Tuesday, August 23, 2005

3G zerg FTW

my new phone is the coolest shit EVAR!

the dang thing has 12 TV channels (at about 640x480 resolution,) FM radio, straight-up internet access, takes crystal-clear photos up to 2.0 megapixels and 1600x1200, decent video, infrared tech that allows me to charge all JR train fares in the country directly to my phone bill, built in text scanner, pen light in multiple colors, schedules and spreadsheets, light pen compatibility, and I can even play DOOM and BUBBLE BOBBLE in all their VGA glory! memory cards, personalised tamagotchi pets (which automatically interact with other handset pets on the train) and a boxing game that allows me to stick my boss' face on the opponent and beat the shit out of him (or infact the random faces of other people's bosses in my immediate vicinity.) its also motion-sensitive, so no more pressing of keys - just tilt the handset to the left and the cursor moves that way. awesome. plays mp3s and i-tunes files, memory cards and digital video input/output to download movies into it to watch while commuting, full video conferencing support, and language translation software (hilariously dodgy of course.)

if only i could play warcraft on it. /sigh

. . .

tonight a punch-up in a ramen bar. odd. recent recommendations: orhan pamuk "istanbul"; the ESX-1; Awamori; zombies; zazen; sunnO))).

Tuesday, August 09, 2005

Fuji / Nagauta

Long time since the last post here.

Summer holidays. Okinawa. Glass-blowing. Running The Visa Gauntlet.

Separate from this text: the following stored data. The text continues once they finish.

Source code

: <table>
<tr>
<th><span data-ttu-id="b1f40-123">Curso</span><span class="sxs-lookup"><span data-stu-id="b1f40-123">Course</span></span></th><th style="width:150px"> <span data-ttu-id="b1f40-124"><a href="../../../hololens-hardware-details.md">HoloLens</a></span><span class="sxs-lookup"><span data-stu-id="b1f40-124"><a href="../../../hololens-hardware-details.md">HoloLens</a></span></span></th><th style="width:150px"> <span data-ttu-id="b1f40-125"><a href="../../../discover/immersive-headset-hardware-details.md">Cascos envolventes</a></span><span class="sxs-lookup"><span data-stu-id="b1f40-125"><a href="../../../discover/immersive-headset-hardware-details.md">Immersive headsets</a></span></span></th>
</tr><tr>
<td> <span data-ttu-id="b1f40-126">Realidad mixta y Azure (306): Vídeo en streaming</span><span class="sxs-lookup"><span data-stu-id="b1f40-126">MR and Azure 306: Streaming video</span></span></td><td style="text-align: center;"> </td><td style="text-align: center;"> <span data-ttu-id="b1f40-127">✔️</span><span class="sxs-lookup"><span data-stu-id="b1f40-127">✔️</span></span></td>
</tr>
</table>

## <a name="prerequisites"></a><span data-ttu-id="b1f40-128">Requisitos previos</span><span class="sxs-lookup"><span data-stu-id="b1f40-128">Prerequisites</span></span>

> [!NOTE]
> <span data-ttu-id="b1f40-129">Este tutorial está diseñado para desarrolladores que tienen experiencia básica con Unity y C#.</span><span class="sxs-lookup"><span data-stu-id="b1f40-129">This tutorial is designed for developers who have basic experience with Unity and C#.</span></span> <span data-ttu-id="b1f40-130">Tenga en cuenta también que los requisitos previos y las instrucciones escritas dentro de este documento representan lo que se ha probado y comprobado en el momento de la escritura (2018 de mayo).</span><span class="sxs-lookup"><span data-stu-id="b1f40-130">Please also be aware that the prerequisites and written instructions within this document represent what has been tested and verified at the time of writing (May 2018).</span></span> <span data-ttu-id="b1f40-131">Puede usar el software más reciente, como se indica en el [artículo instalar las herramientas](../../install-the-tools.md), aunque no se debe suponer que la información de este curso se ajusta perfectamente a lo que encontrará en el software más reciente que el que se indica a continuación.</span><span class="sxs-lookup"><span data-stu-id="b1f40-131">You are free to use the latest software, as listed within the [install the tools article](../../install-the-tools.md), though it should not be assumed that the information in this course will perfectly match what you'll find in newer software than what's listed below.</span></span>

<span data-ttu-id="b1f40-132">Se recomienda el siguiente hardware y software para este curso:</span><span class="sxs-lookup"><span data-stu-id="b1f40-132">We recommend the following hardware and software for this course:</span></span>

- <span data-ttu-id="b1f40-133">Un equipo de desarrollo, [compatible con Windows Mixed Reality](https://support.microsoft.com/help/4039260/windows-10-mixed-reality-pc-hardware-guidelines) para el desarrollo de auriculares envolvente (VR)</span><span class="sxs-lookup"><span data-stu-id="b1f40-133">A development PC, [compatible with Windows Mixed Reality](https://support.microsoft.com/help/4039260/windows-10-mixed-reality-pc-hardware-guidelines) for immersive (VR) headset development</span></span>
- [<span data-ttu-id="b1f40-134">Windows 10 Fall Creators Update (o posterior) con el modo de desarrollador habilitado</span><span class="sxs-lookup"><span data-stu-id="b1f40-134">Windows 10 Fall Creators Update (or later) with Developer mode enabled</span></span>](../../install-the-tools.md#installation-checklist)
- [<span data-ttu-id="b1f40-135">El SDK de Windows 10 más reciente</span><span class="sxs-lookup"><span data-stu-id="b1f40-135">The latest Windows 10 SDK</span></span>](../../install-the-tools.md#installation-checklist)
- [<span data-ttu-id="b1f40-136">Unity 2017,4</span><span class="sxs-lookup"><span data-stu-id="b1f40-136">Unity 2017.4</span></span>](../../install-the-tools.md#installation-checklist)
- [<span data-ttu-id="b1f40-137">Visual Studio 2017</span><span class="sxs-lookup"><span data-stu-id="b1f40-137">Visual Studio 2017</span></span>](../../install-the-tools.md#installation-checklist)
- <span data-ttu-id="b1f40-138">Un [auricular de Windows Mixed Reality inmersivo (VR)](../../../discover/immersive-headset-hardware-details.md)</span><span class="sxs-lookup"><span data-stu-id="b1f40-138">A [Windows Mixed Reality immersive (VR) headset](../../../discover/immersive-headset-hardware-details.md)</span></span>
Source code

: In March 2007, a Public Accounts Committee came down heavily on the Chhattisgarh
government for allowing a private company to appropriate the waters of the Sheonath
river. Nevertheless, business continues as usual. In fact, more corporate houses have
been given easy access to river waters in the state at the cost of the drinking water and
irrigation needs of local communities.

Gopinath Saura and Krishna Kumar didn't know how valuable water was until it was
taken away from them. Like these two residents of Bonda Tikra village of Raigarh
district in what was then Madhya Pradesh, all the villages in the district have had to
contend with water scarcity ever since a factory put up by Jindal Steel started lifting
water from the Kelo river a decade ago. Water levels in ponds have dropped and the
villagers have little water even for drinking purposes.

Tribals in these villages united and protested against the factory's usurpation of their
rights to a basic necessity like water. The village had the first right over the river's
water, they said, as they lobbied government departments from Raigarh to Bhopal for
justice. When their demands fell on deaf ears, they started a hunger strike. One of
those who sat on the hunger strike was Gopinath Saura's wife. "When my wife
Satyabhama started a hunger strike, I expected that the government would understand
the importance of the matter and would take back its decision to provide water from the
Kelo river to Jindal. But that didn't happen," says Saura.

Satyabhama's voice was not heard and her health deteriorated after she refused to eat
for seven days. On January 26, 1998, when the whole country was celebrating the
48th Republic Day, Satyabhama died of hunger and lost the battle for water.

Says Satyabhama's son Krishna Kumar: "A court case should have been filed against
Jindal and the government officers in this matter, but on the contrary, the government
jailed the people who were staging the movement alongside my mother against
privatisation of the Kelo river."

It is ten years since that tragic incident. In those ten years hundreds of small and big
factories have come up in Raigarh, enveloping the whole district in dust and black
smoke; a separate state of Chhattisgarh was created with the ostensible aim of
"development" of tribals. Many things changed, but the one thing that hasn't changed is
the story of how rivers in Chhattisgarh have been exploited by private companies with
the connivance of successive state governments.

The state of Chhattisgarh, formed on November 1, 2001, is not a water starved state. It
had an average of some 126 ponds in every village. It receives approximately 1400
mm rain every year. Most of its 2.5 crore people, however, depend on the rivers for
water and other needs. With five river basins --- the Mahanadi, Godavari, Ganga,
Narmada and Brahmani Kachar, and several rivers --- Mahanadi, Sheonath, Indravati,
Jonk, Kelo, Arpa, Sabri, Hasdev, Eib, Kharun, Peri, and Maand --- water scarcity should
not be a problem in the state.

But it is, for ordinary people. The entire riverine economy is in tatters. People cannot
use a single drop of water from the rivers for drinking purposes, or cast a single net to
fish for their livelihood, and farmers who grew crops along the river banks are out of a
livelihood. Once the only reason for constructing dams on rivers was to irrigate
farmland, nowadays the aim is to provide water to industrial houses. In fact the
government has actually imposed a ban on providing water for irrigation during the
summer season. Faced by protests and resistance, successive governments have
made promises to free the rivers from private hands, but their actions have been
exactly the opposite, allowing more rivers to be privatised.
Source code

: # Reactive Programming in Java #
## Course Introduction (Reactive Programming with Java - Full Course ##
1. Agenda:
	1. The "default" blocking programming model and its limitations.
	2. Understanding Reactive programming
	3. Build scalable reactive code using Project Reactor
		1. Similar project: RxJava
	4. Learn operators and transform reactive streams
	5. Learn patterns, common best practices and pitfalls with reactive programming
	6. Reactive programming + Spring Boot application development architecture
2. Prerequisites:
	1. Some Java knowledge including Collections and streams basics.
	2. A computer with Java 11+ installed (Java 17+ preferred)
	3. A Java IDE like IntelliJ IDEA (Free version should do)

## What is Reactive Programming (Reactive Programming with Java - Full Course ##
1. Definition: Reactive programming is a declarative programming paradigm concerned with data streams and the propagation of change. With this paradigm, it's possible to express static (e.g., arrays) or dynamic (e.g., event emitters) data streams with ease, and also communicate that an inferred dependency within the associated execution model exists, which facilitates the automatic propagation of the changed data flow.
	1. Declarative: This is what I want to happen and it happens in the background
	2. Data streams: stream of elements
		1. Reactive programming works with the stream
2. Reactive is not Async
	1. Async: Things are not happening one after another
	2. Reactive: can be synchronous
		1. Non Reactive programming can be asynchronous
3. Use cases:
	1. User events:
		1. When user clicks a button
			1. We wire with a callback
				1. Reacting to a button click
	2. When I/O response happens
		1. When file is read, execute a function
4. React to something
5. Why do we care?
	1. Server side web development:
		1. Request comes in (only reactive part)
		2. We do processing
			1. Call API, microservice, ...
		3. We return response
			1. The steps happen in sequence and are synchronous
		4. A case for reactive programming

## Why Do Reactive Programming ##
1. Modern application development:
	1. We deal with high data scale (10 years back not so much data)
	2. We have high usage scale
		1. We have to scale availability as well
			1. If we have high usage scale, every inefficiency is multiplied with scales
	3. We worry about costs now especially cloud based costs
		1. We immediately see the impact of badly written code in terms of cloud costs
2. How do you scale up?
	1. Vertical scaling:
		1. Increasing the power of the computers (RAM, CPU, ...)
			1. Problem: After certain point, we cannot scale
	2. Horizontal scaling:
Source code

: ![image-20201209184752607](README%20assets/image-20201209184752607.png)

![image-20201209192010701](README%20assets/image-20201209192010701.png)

Last Sunday went with Mr. Iwasaki to see a performance of Nagauta, long lyrical songs from Edo Japan. Mostly Shinobue, 2-3 Shamisen, 2-3 singers, and 3-4 Taiko of various type. I think I fell in love with the flutist. It happens sometimes, I'm not sure why. Her kimono was a wide flower pattern, white on ai-iro midnight blue. She wore her hair up on top of her head in a loose bun, and her eyes never left a space on the ground about 3 feet in front of her. The line of her hip and leg, drawn in seiza; the nape of her neck, trailing wisps of hair slipped loose from its binding; her melancholy eyes...entranced me for hours. I asked Mr. Iwasaki about her (he knows most of the musicians personally) but it seems she is married to the 2nd drummer. [frown]
A month or so ago I climbed Fuji-san. And what an event. Previously, I had sneeringly declared my contempt for the mountain. Following after certain comments by Dazai and others, I had had long and winding, more-or-less flippant conversations with Junko about the over-bearing perfection of such a mountain, of its too-beautiful, nausea-inducing photogeneity. He must have heard me, great Fuji, god that he is. I had been warned that he was a harsh deity, unforgiving and cruel, cunning and fickle; that he would call down storms to destroy those who sought to climb too high, steal their breath from them, tumble rocks on their head, choke them on clouds of plague insects, drown them in mist and lead them with signs and lights to plunge off sheer precipices, turn them around and twist them about and send them wandering bewitched through the gnarled and ghostly forests of shirakaba. Thousands had perished at his whim.


So I got altitude sickness. And barely managed to get to the top without suffering a full collapse, survivng on regular shots of canned oxygen and Meiji chocolate, crawling on my hands and knees for long sections near the top. The shape of the mountain. It's evil. By the time you near the top the angle has steeped to seem near-vertical. Like climbing up a blasted post-apocalyptic martian cliff. Red volcanic rock, boiled stone, bubbled and crumbling and light, porous, grating, eating the skin off your skeleton like bloody molars chewing on chicken bone. I saw a dead bird. How did it die up here? Lifeless, the mountain, except for the Presence. Beyond breath, it lives.

Near the summit, the dawn. I collapsed and watched the sun rise, a perfect circle of red fire in a bleach-white sky. Shouts of "Banzai" from behind and above. The sea of clouds; the south Alps like distant islands. My fingernails were bloody. I felt happy; the mountain basked in the light of the Sun Goddess. I could feel him stretching, the light on his face.

On the way down, stumbling and delirious, practically sliding most of the way, quickly a thick fog rose to swamp me, could barely see ten feet ahead. The switchbacks forever. Stumbling again, and again, falling. Countless trillions of midges, dense clouds of them, spotting my glasses black, covering every inch of me, thousands in my lungs; I could hear him laughing. Lastly, through the forest near the foot of the mountain, I could rest and collect myself. I sat by a small stream and drank some water. Uguisu birds, calling me to wander deeper into the woods; a surge of will; I resisted and wandered back to the bus stop. My legs quivering, my mind pulverised into a mush.

Somehow, this was joyous. I'd truly met the mountain. I had learned something. I had been taught.